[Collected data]
⟨
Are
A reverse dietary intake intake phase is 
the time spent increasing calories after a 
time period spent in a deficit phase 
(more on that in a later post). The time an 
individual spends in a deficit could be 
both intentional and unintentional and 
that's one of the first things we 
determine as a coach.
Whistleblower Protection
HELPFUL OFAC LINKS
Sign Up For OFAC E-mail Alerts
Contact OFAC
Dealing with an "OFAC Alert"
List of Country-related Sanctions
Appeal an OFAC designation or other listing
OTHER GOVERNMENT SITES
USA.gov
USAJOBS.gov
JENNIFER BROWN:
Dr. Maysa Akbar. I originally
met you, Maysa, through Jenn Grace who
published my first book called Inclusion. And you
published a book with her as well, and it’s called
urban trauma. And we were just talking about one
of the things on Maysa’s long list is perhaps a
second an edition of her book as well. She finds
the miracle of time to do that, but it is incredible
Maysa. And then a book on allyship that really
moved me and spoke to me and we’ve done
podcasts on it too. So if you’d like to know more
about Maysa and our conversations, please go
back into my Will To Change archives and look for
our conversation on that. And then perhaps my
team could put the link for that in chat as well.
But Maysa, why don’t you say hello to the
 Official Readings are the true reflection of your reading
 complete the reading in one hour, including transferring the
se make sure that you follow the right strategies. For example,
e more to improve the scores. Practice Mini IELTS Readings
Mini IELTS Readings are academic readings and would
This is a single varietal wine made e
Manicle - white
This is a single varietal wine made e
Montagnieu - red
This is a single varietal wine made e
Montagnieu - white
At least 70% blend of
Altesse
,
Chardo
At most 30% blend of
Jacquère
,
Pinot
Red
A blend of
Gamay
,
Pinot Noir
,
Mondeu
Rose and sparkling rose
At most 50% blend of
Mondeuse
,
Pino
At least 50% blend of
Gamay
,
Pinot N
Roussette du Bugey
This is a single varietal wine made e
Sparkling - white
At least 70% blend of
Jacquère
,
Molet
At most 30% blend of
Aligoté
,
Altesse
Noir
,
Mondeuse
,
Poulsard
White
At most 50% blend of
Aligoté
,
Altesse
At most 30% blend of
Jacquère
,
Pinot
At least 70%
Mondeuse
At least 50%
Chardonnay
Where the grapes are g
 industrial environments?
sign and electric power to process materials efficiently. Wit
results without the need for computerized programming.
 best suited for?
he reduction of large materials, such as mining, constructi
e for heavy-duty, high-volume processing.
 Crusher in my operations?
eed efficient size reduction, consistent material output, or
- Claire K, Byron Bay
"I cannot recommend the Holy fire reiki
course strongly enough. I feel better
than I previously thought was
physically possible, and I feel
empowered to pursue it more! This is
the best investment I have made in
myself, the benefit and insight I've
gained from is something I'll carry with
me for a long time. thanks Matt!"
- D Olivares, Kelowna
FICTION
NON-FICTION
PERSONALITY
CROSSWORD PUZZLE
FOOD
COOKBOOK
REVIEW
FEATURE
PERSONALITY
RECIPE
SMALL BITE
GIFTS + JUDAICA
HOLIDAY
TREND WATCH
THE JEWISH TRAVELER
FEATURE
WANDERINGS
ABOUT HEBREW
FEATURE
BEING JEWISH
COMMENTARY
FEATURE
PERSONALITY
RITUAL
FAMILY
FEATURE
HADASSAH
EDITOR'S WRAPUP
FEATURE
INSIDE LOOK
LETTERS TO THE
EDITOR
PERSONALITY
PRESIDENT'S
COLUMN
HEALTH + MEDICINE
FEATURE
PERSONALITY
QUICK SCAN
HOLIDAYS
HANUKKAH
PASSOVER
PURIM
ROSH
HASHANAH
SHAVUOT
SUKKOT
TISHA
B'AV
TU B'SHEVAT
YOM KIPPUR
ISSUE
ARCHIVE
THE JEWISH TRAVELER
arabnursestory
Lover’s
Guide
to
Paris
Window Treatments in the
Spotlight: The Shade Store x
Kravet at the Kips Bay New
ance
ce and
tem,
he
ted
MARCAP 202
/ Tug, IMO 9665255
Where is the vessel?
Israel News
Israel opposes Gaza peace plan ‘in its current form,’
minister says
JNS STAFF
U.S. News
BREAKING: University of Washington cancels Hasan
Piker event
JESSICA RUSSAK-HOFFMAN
⟩
**Written task**
Please copy, word for word, every line from the first line of the records through the line containing "our conversation on that. And then perhaps my", with both of those lines included and nothing else.

**Result for this exercise**
Are
A reverse dietary intake intake phase is 
the time spent increasing calories after a 
time period spent in a deficit phase 
(more on that in a later post). The time an 
individual spends in a deficit could be 
both intentional and unintentional and 
that's one of the first things we 
determine as a coach.
Whistleblower Protection
HELPFUL OFAC LINKS
Sign Up For OFAC E-mail Alerts
Contact OFAC
Dealing with an "OFAC Alert"
List of Country-related Sanctions
Appeal an OFAC designation or other listing
OTHER GOVERNMENT SITES
USA.gov
USAJOBS.gov
JENNIFER BROWN:
Dr. Maysa Akbar. I originally
met you, Maysa, through Jenn Grace who
published my first book called Inclusion. And you
published a book with her as well, and it’s called
urban trauma. And we were just talking about one
of the things on Maysa’s long list is perhaps a
second an edition of her book as well. She finds
the miracle of time to do that, but it is incredible
Maysa. And then a book on allyship that really
moved me and spoke to me and we’ve done
podcasts on it too. So if you’d like to know more
about Maysa and our conversations, please go
back into my Will To Change archives and look for
our conversation on that. And then perhaps my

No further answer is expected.